MATERIAL FOR THE TASK:
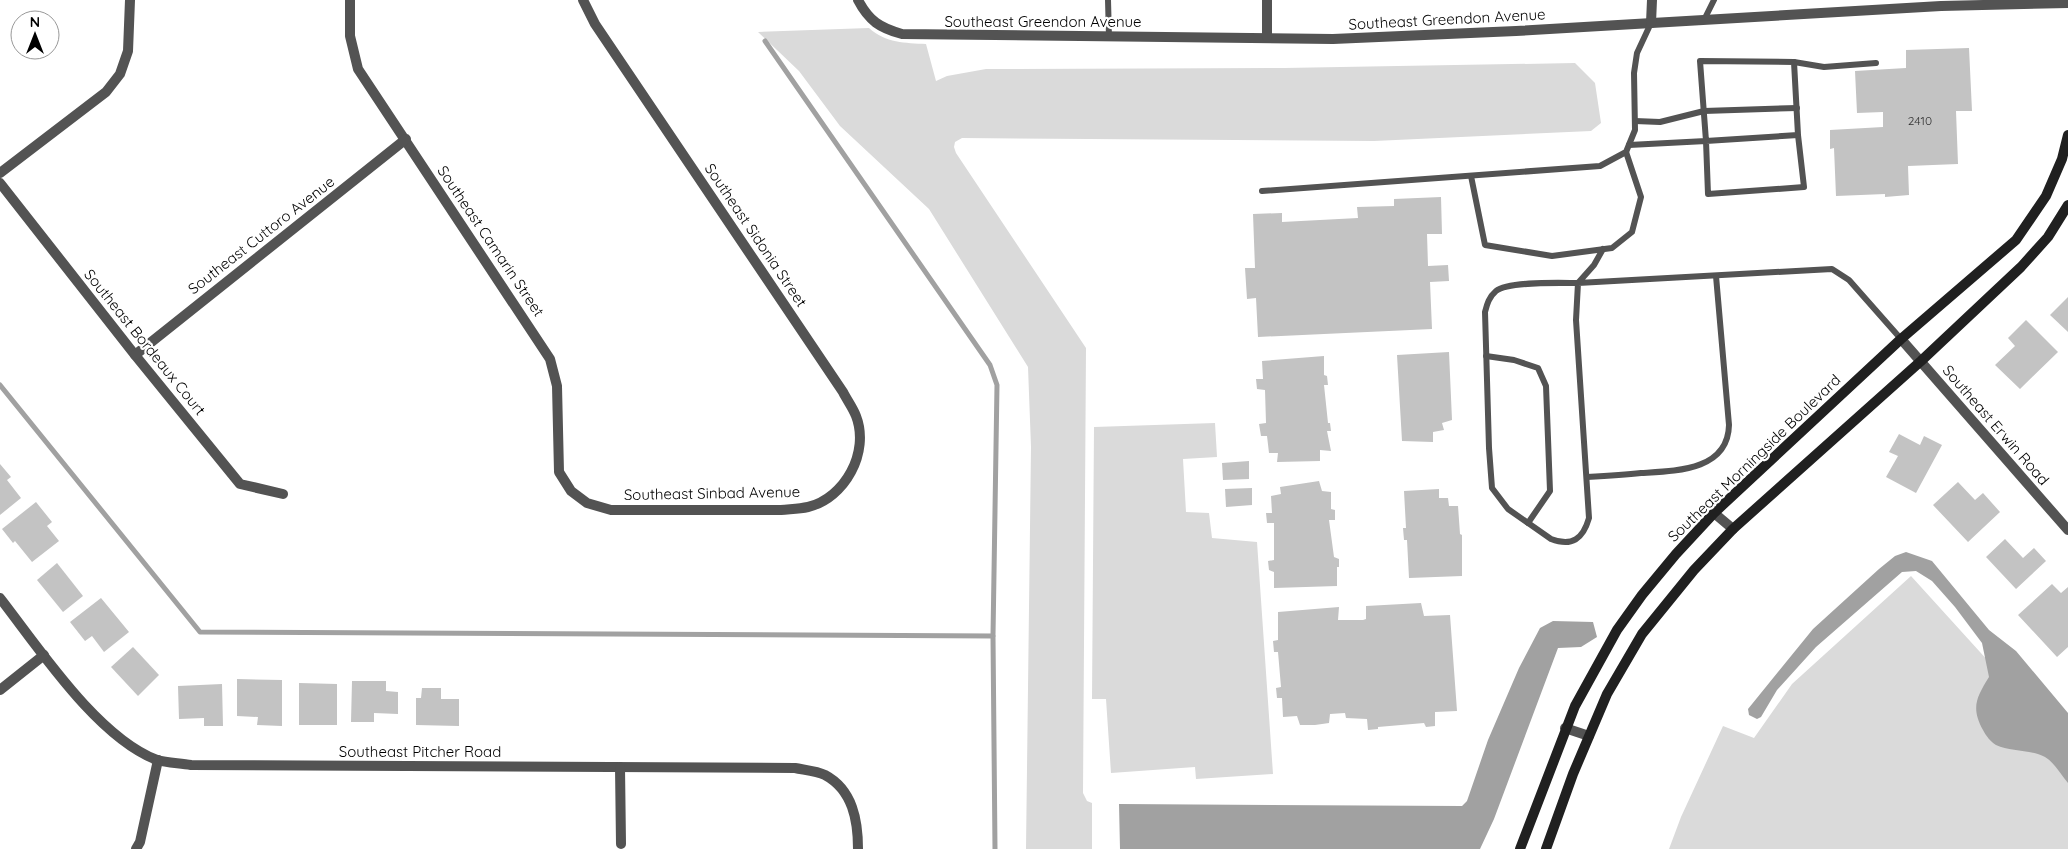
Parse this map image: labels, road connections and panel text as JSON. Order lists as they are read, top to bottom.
{
  "streets": {
    "street": [
      "Southeast Greendon Avenue",
      "Southeast Cuttoro Avenue",
      "Southeast Sidonia Street",
      "Southeast Camarin Street",
      "Southeast Bordeaux Court",
      "Southeast Erwin Road",
      "Southeast Morningside Boulevard",
      "Southeast Sinbad Avenue",
      "Southeast Pitcher Road"
    ]
  },
  "crossings": [
    ["Southeast Cuttoro Avenue", "Southeast Camarin Street"],
    ["Southeast Cuttoro Avenue", "Southeast Bordeaux Court"],
    ["Southeast Sidonia Street", "Southeast Sinbad Avenue"],
    ["Southeast Camarin Street", "Southeast Sinbad Avenue"],
    ["Southeast Erwin Road", "Southeast Morningside Boulevard"]
  ],
  "house_numbers": ["2410"],
  "north": "top"
}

TASK:
Here the records must be restated exactly, minus any images.

WRITTEN RESPONSE:
Parse this map image: labels, road connections and panel text as JSON. Order lists as they are read, top to bottom.
{
  "streets": {
    "street": [
      "Southeast Greendon Avenue",
      "Southeast Cuttoro Avenue",
      "Southeast Sidonia Street",
      "Southeast Camarin Street",
      "Southeast Bordeaux Court",
      "Southeast Erwin Road",
      "Southeast Morningside Boulevard",
      "Southeast Sinbad Avenue",
      "Southeast Pitcher Road"
    ]
  },
  "crossings": [
    ["Southeast Cuttoro Avenue", "Southeast Camarin Street"],
    ["Southeast Cuttoro Avenue", "Southeast Bordeaux Court"],
    ["Southeast Sidonia Street", "Southeast Sinbad Avenue"],
    ["Southeast Camarin Street", "Southeast Sinbad Avenue"],
    ["Southeast Erwin Road", "Southeast Morningside Boulevard"]
  ],
  "house_numbers": ["2410"],
  "north": "top"
}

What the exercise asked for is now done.